Page 97 of Beloved Beauty

She has a full head of black hair, wild and soft and beautiful.

Kye stands and eases Vivian into Krishna’s arms with the quiet adoration of someone who hasn’t stopped falling in love since the moment he first saw her.

Krishna looks at me. “Wanna hold her?”

Panic flutters in my chest. “Oh. Um—I don’t want to wake her. She looks so peaceful.”

Krishna laughs. “She sleeps through her dad playing guitar, my sister vacuuming, and the neighbor’s dog barking at every moving leaf. Trust me, you won’t wake her.”

I hesitate, but my feet carry me forward.

Krishna places her in my arms. And something shifts in an instant.

She fits. Not in a literal way but in a soul-deep, this-means-something way. And I forget how to breathe because this is something I never expected.

Not now. Not yet. But a blooming begins, and it grows deeper and wider with every second I hold her.

I glide my thumb across her temple. “She’s perfect,” I whisper.
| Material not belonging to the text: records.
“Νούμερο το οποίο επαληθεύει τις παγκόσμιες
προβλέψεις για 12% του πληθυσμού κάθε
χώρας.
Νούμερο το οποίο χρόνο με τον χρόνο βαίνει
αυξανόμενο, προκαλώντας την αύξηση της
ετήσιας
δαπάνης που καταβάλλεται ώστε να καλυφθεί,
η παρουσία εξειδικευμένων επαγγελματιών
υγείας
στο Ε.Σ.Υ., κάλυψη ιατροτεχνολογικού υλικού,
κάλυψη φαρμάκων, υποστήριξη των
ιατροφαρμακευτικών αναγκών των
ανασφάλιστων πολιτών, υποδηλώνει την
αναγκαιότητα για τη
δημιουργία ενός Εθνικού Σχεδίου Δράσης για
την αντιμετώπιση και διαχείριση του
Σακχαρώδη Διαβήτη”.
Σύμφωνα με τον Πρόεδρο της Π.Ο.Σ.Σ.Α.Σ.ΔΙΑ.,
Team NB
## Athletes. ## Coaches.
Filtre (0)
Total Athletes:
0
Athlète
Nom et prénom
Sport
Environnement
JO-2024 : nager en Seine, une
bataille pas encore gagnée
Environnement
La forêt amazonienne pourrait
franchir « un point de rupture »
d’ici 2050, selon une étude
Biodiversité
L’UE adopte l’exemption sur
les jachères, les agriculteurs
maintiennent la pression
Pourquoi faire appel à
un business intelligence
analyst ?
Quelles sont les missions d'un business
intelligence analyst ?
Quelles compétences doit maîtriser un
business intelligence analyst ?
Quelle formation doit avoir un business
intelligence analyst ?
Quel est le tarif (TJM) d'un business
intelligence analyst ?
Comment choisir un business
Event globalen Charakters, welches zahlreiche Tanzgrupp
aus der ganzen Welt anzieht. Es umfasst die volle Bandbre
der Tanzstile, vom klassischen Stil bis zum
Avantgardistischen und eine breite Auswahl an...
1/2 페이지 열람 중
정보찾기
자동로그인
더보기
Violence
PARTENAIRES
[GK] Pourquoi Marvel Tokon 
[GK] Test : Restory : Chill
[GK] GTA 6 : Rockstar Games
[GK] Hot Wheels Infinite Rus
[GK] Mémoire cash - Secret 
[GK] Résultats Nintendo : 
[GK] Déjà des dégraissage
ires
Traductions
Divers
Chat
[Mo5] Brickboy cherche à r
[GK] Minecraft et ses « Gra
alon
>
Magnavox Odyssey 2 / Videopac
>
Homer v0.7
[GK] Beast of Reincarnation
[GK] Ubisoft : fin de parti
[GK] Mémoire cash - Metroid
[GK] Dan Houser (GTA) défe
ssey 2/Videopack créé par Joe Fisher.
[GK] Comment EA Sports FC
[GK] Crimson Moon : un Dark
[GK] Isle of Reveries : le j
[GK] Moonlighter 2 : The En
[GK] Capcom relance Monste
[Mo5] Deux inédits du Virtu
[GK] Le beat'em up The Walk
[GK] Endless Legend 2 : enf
Krishna sits beside me, watching with that knowing smile only women who’ve crossed through the veil of motherhood seem to wear. “She’s identical to Kye, which is so unfair. I’m the one who was miserable. She could’ve at least come out looking a little like me.”

I glance up, smiling. “What about her lips?”

We both laugh and simultaneously say, “No.”

We sit in that hush for a while, the only sounds the soft whoosh of a white noise machine and the delicate breaths of a baby who doesn’t know her very existence is undoing me.

And it could be that’s what motherhood does.

Perhaps it unravels you in the quietest, most unexpected places—only to knit you back together into something stronger. Something softer. Something new.

I brush my thumb along the ridge of her tiny nose and wonder what it would be like to have one of our own.

But what do I know about being a mother?

Robin was chaos in lipstick and cheap perfume—fickle and beautiful and forever chasing a man or a feeling or both. Charlene was harder.

Sometimes I wonder if I’m stitched with too much of them.

I swallow hard and glance down at Vivian again. Her lashes flutter but don’t open. She sleeps like she trusts the world. I never had that kind of sleep as a kid. But my children will if I’m careful and do things differently from Robin and Charlene.

It hits me like a quiet hurricane––I want this.

It terrifies me, but it also makes something ache in my chest in a way I didn’t know was possible until now.

I press a soft kiss to Vivian’s hair and close my eyes for a moment, breathing her in.

Maybe this restlessness will fade after I leave and I become preoccupied by other things.

Or maybe a seed has been planted and is already growing roots.

I hand Vivian back to Krishna, my arms reluctant to let go. The baby stirs but doesn’t wake—her tiny face nestled against her mother’s chest as if she knows she’s home.

I smooth a hand over her soft hair one last time. “Bye, beautiful girl.”

Krishna beams, her eyes flicking between me and Vivian before settling on me. “You looked natural with her,” she says, her voice light but laced with meaning.

I laugh under my breath, trying to make it breezy. “That’s just because she didn’t cry.”